Find f'x given
f(x)= 1/(1+(1/(1+(1/x))))
nasty, until you note that
f(x) = (x+1)/(2x+1)
f'(x) = -1/(2x+1)^2
Very cute problem.
The answer is as cute!
Look at the table shown in:
http://prnt.sc/atvi6m
f(x) and f'(x) are given on the third row!
If you are in an exam, your teacher may not appreciate the "cute" answer. So let's work it out:
f(x)=1/(1+(1/(1+(1/x))))
If you work out the fractions, you will find that
f(x)=(x+1)/(2x+1)
Apply the quotient rule we solve readily:
f'(x)=[(2x+1)-2(x+1)]/(2x+1)²
=-1/(2x+1)²
If you have the patience to work out the right-hand side of the third line, you will find
f'(x)=-1/[((2x+1)/(x+1))²*((x+1)/x)²*(x)²]
=-1/(2x+1)²
as above.
To find the derivative of f(x), we can start by simplifying the function. Let's rewrite f(x) as follows:
f(x) = 1 / (1 + (1 / (1 + (1 / x))))
Now, let's simplify this expression further. To do this, we'll start from the innermost fraction and simplify the expression one step at a time:
1 + (1 / x)
= (x / x) + (1 / x) [Multiplying the first fraction by (x / x)]
= (x + 1) / x
Next, let's substitute this simplified expression back into the original function:
f(x) = 1 / (1 + (1 / ((x + 1) / x)))
Now, let's simplify the expression inside the parentheses:
1 / ((x + 1) / x)
= x / (x + 1) [Inverting the fraction by flipping the numerator and denominator]
Substituting this simplified expression back into the original function:
f(x) = 1 / (1 + (x / (x + 1)))
To find the derivative f'(x), we can use the quotient rule. The quotient rule states that if we have a function of the form f(x) = g(x) / h(x), where g(x) and h(x) are functions, then the derivative f'(x) is given by:
f'(x) = (g'(x) * h(x) - h'(x) * g(x)) / (h(x) ^ 2)

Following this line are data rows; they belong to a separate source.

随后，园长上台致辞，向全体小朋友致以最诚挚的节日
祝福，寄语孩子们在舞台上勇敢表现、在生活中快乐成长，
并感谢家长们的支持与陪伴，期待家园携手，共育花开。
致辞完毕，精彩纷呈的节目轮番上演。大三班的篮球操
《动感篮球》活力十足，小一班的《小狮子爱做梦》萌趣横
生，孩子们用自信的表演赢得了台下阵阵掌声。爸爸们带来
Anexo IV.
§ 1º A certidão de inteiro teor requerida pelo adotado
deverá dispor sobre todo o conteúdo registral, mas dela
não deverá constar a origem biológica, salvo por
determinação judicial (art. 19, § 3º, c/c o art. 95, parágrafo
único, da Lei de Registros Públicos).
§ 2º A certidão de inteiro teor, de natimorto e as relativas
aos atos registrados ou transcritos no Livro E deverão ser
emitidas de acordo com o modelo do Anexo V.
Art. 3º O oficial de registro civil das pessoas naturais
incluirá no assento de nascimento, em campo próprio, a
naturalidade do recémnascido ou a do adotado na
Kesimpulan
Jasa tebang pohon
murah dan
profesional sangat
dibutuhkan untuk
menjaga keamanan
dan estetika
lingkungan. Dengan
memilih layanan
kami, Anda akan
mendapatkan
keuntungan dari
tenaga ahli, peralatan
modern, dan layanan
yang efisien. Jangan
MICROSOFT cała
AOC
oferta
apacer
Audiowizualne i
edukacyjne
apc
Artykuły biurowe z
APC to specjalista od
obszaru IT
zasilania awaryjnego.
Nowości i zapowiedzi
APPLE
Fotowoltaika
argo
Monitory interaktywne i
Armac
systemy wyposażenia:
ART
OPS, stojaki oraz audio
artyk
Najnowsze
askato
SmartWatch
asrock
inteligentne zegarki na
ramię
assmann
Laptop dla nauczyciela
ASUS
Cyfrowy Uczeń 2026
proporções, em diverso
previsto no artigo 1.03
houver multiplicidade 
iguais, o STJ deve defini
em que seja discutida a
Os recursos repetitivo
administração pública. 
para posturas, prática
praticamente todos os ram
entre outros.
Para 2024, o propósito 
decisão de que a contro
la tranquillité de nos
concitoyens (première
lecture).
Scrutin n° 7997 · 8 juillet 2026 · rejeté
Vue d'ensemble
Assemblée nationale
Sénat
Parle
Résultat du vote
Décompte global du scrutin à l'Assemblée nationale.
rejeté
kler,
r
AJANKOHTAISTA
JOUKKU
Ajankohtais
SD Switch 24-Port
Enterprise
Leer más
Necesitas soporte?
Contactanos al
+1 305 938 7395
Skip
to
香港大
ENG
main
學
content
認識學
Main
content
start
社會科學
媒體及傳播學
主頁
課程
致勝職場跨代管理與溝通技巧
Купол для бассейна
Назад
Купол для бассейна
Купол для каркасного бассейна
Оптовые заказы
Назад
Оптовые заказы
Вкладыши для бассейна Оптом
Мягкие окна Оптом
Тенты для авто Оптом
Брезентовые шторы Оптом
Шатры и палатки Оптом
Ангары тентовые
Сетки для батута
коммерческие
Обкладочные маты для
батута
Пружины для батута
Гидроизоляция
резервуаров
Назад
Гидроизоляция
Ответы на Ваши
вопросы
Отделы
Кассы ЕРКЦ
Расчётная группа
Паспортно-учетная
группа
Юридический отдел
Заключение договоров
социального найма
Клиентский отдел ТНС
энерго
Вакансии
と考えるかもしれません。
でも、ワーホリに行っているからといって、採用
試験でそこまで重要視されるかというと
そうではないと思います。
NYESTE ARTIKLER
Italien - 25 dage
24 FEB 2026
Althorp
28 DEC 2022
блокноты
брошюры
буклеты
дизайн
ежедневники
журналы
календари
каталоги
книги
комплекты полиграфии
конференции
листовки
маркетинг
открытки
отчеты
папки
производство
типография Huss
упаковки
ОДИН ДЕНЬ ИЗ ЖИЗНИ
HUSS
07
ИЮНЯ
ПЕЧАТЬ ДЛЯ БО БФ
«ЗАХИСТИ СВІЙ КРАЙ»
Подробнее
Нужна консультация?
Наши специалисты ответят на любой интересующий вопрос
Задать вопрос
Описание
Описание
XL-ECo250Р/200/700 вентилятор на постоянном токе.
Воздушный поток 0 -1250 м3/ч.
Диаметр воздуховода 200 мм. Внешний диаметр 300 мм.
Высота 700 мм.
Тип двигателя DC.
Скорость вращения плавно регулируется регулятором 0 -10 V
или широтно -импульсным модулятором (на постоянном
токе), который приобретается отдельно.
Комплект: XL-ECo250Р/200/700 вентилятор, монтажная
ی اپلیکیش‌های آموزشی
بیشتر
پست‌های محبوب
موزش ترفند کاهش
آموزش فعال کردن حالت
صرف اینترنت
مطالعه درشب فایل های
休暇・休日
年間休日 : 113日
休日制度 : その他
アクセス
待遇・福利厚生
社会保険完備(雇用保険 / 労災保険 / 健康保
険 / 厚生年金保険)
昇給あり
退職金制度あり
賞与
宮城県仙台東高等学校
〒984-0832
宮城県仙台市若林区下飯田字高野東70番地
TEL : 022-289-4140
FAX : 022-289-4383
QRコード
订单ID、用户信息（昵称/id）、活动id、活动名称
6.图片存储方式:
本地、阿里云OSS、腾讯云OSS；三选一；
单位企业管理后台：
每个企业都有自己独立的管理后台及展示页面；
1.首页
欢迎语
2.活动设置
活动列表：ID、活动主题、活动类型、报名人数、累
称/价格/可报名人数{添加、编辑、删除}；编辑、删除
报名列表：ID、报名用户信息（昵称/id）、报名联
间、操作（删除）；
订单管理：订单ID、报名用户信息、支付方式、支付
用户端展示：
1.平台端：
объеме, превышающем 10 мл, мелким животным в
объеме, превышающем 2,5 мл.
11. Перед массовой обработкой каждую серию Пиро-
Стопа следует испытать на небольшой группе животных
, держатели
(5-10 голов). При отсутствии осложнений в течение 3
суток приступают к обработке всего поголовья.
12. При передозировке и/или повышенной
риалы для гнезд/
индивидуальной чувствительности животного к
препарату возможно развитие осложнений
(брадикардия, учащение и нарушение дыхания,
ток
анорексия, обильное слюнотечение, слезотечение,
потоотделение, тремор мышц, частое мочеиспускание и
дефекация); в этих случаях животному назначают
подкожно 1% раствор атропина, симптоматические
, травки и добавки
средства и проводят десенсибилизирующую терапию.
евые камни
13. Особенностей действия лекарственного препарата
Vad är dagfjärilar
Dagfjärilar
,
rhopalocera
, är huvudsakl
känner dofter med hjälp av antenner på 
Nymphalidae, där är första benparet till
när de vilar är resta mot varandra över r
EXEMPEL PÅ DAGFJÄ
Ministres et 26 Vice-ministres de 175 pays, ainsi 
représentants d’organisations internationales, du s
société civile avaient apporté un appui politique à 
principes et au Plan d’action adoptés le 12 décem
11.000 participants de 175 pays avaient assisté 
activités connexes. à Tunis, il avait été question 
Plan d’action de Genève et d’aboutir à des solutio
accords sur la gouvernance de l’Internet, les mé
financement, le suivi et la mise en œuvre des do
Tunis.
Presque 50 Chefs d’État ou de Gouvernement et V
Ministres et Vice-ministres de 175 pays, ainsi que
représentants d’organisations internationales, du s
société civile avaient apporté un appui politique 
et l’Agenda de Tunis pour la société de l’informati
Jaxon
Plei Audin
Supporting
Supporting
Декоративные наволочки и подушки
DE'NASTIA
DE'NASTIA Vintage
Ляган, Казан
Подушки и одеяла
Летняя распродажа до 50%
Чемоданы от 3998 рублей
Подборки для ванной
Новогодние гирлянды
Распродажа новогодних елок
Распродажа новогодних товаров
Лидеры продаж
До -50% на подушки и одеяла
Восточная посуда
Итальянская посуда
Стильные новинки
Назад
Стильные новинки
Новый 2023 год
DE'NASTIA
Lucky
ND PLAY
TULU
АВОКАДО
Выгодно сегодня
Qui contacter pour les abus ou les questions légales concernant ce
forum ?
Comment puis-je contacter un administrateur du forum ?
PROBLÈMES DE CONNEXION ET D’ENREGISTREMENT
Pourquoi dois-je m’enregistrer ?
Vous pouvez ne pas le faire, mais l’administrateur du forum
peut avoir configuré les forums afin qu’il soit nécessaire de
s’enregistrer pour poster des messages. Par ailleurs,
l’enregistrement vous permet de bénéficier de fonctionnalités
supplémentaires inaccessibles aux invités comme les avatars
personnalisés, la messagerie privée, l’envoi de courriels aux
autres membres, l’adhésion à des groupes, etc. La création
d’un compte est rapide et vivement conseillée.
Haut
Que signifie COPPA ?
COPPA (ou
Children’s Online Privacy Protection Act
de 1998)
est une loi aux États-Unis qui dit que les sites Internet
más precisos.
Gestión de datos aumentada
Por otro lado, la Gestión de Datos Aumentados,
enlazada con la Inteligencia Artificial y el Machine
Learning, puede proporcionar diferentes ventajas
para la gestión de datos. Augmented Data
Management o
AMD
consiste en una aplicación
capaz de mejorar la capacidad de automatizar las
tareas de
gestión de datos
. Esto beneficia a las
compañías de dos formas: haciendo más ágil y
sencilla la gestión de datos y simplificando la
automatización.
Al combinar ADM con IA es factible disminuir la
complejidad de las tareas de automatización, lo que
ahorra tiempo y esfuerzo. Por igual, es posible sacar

Applying the quotient rule to our function f(x), we have:
f'(x) = ((1 + (x / (x + 1)))' * (1 + (x / (x + 1)))) - (1 * (1 + (x / (x + 1)))') / ((1 + (x / (x + 1))))^2
Now, let's find the derivatives of the individual terms:
((1 + (x / (x + 1)))'
= (1)' + ((x / (x + 1)))' [Sum rule]
= 0 + ((x * (x + 1) - x) / ((x + 1) ^ 2)) [Applying the quotient rule]
= ((x^2 + x - x) / ((x + 1) ^ 2))
= (x^2 / ((x + 1) ^ 2))
(1 + (x / (x + 1)))'
= (1)' + ((x / (x + 1)))' [Sum rule]
= 0 + ((x * (x + 1) - x) / ((x + 1) ^ 2)) [Applying the quotient rule]
= ((x^2 + x - x) / ((x + 1) ^ 2))
= (x^2 / ((x + 1) ^ 2))
Substituting these derivatives back into the equation for f'(x), we have:
f'(x) = (x^2 / ((x + 1) ^ 2) * (1 + (x / (x + 1)))) - (1 * (x^2 / ((x + 1) ^ 2))) / ((1 + (x / (x + 1))))^2
Simplifying this expression further, we have:
f'(x) = (x^2 / ((x + 1) ^ 2) * (1 + (x / (x + 1)))) - (x^2 / ((x + 1) ^ 2)) / ((1 + (x / (x + 1))))^2
And finally, we can simplify this expression further if necessary.